A new application that runs on Amazon EC2 in the company's VPC needs to resolve records in the company.com domain and on other AWS resources.

What should the company do to meet these requirements?

A. Create a new DHCP options set. Configure the DHCP options set name servers to be the on-premises DNS servers, and configure the domain name to be company.com. Assign the DHCP options set to the VPC with the EC2 instances.

B. Create Route 53 Resolver outbound endpoints in each subnet in the VPC. Configure a Route 53 forwarding rule with a rule type of Forward for company.com that points to the on-premises DNS servers. Configure a Route 53 forwarding rule with a rule type of System for aws.company.com.

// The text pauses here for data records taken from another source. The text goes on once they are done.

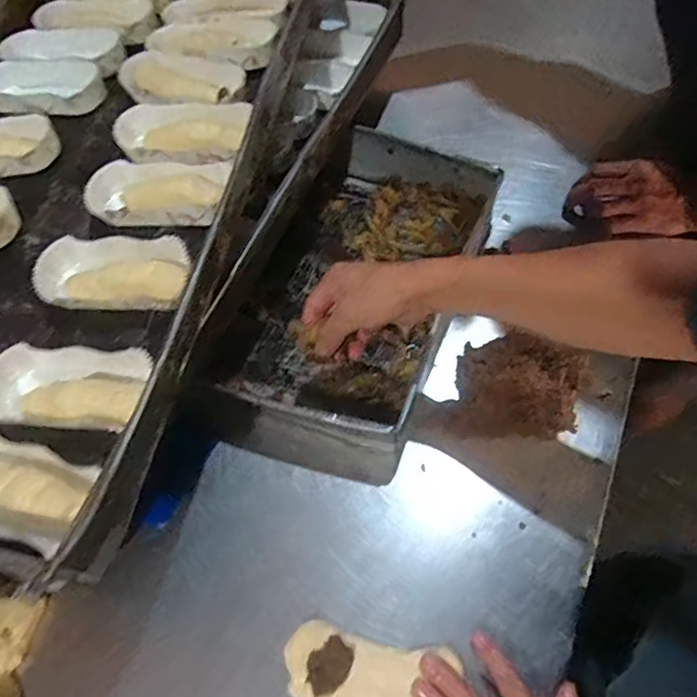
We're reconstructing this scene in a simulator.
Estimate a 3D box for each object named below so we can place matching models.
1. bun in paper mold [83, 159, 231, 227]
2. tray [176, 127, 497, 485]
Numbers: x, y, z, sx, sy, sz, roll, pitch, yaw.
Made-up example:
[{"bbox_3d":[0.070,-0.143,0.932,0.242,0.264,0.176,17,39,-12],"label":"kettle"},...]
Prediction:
[{"bbox_3d":[-0.183,-0.146,0.543,0.134,0.026,0.061,6,62,7],"label":"bun in paper mold"},{"bbox_3d":[0.004,-0.067,0.643,0.229,0.077,0.391,18,63,14],"label":"tray"}]

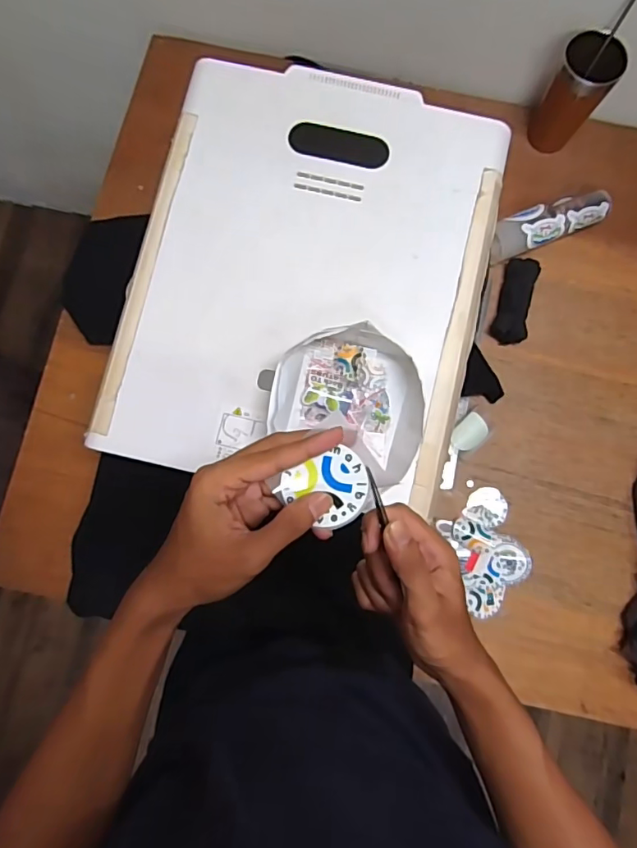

C. Create Route 53 Resolver outbound endpoints in each subnet in the VPC. Configure conditional forwarding rules on the on-premises DNS servers to forward queries for the domain aws.company.com to the Route 53 Resolver endpoints. Modify the DHCP options set to configure instances to resolve hostnames using the on-premises DNS servers.

D. Create a private hosted zone for company.com within the AWS account. Create Route 53 Resolver inbound endpoints in each subnet in the VPC. Configure the on-premises DNS servers to send outbound zone transfers for company.com to the Route 53 Resolver endpoints.